YOUR TASK. Report every line below that carries the word "visible".

DATA PROVIDED.

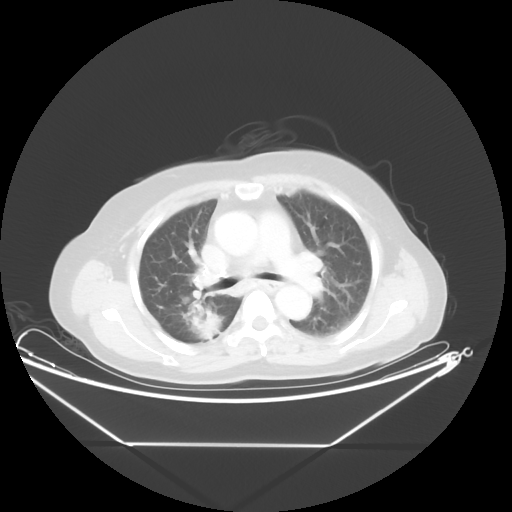
Chest CT, one axial slice; slice 30 of 48 in the series (ordered by position); reconstruction kernel STANDARD; lung window (W 1500 / L -600 HU); 5 mm slice thickness; 512 × 512 image matrix, field of view 462 × 462 mm. Female patient, age 62 years. Case-level facts recorded for this patient, not image findings: clinical TNM (as recorded): T1c N0 M0; histopathological grade: G2-3.
Annotated regions visible in this slice (bounding box drawn by a radiologist):
- lung tumour (recorded histology: adenocarcinoma): bounding box (x1, y1, x2, y2) in pixels: (185, 296, 231, 348)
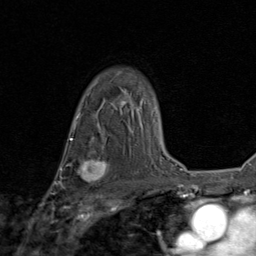
Breast MRI (dynamic contrast-enhanced), one axial slice; position 62 of 80 along the scan axis; cropped to one breast; dynamic contrast-enhanced series, time point 2 of 8 at this slice position (early post-contrast); 1.5 T; TE 1.7 ms, TR 4.5 ms; 2 mm slice thickness; 256 × 256 image matrix. Female patient.
Structures marked on this image (semi-automatically segmented with operator editing):
- enhancing-tissue mask used for the functional tumour volume (all voxels passing the contrast-enhancement thresholds inside the analysis volume; usually the tumour): box from (x=75, y=158) to (x=107, y=186) px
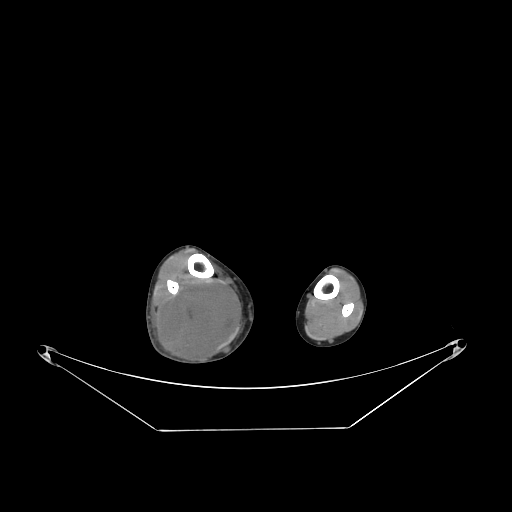
CT of an extremity soft-tissue mass (from a PET/CT study), one axial slice. Position 73 of 267 along the scan axis. 140 kVp. Soft-tissue window (W 400 / L 40 HU). 3.75 mm slice thickness. 512 × 512 image matrix, field of view 500 × 500 mm. Male patient. From the clinical record (not read from this slice): histological type: liposarcoma - round cell; grade: high; site of the primary tumour: right calf.
Annotated regions visible in this slice (expert contour drawn on MRI and transferred to this co-registered scan by the dataset authors):
- gross tumour volume (mass): bounding box [x1, y1, x2, y2] px = [158, 279, 241, 366]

ANSWER FOR THIS EXERCISE.
Annotated regions visible in this slice (bounding box drawn by a radiologist):
Annotated regions visible in this slice (expert contour drawn on MRI and transferred to this co-registered scan by the dataset authors):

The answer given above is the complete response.